(SOURCE TEXT Opens)

# Horse boarding billing and management



## Saskia (Aug 26, 2009)

I can't help with the last two but the way my boarding facility bills us is that they take our credit/debit card details and then at the end of the month they charge it and send us the paid invoice. All charges go on there. If it's declined there is a $15 fee.

At first I thought it was a bit rough and invasive but now I am used to it and see how it works well. All bills are paid and filed on the same day.


----------



## Dreamcatcher Arabians (Nov 14, 2010)

Welcome to Paddock Pro - Horse Farm Management Made Easy | Paddockpro.com

This is the best, most comprehensive software I've ever used. Well worth the monthly fee. 

Not sure I understand your first question.

*Why horses can't stay in assigned locations (that could be changed if the horse is unhappy in a certain stall, etc..)*

What do you mean they can't stay in assigned sections? At my place they better stay where they're assigned or they're out. Obviously you make movements if the horses aren't getting along, but for the most part I assign stall #3 in barn 1, to your horse he'll be in that stall when you come to visit. If you are just pasture boarding (I don't do that btw, but if you do) then if that horse is assigned to group A with 10 horses in it, and they're in the SE 40 acres, then they better all be there when I go looking. Nobody gets moved without my ok FIRST.


----------



## Alyssat (Oct 8, 2015)

By assigned locations I mean assigned stalls. The trainers are in charge of the horses. And when I tell them I'm going to start assigning stalls (recently renevated all 6 barns and re numbered each stall and gave each barn a letter) they say it won't work.
I assume they say that because they are taking advantage and horses are at the farm that are not being accounted for. 
They never put the horses back in the same stalls, it makes it so hard to keep track and invoice people correctly. I do understand that horses might need to be moved around if they aren't happy or don't get along with other horses near them, but not constantly moved around. 

I will look into that software. I'm happy to hear that you assign stalls! Thank you!


----------



## Dreamcatcher Arabians (Nov 14, 2010)

Alyssat said:


> By assigned locations I mean assigned stalls. The trainers are in charge of the horses. And when I tell them I'm going to start assigning stalls (recently renevated all 6 barns and re numbered each stall and gave each barn a letter) they say it won't work.

(SOURCE TEXT Closes)
(INFORMATION SHOWN Opens)

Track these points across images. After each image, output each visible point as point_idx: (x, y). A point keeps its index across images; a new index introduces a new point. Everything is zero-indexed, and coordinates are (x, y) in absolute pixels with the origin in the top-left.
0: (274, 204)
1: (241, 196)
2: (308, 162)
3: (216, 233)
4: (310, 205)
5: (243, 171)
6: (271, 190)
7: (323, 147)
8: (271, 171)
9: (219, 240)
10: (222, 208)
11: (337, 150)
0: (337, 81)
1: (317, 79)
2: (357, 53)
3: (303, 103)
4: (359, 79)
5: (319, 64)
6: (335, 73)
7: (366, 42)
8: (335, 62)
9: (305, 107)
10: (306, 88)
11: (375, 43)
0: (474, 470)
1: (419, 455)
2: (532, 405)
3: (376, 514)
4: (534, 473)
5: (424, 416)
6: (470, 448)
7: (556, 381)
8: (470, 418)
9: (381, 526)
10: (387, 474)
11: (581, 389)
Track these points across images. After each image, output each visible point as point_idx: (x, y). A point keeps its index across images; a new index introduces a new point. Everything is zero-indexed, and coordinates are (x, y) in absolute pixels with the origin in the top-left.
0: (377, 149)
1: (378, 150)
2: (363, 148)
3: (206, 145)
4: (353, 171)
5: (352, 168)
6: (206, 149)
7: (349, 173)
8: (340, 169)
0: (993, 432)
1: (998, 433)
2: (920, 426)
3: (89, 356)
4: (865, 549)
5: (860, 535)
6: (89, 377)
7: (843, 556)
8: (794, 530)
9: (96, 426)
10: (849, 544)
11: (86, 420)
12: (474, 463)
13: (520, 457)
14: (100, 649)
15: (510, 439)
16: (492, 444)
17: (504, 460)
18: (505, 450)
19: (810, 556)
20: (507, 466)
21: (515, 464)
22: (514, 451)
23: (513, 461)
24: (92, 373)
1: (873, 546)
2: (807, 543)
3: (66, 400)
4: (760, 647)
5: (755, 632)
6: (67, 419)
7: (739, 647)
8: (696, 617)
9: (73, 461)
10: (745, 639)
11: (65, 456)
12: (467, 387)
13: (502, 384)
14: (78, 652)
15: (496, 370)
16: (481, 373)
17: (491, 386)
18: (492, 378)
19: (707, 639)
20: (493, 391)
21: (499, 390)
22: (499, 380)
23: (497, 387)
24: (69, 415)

(INFORMATION SHOWN Closes)

**ASSIGNED TASK 1:** Name every distinct username that appears as a post author in the horse boarding thread.
**ASSIGNED TASK 2:** Reproduce word for word the part of the horse boarding thread that begins at the words "At first I thought" and ends after "your first question.".
**ASSIGNED TASK 3:** According to the horse boarding thread, what fee does Saskia's boarding facility charge when a card is declined?
The listing above stands apart from the horse boarding thread and is unrelated to it.

**EXERCISE OUTPUT 1:** Saskia, Dreamcatcher Arabians, Alyssat

**EXERCISE OUTPUT 2:**
At first I thought it was a bit rough and invasive but now I am used to it and see how it works well. All bills are paid and filed on the same day.


----------



## Dreamcatcher Arabians (Nov 14, 2010)

Welcome to Paddock Pro - Horse Farm Management Made Easy | Paddockpro.com

This is the best, most comprehensive software I've ever used. Well worth the monthly fee. 

Not sure I understand your first question.

**EXERCISE OUTPUT 3:** $15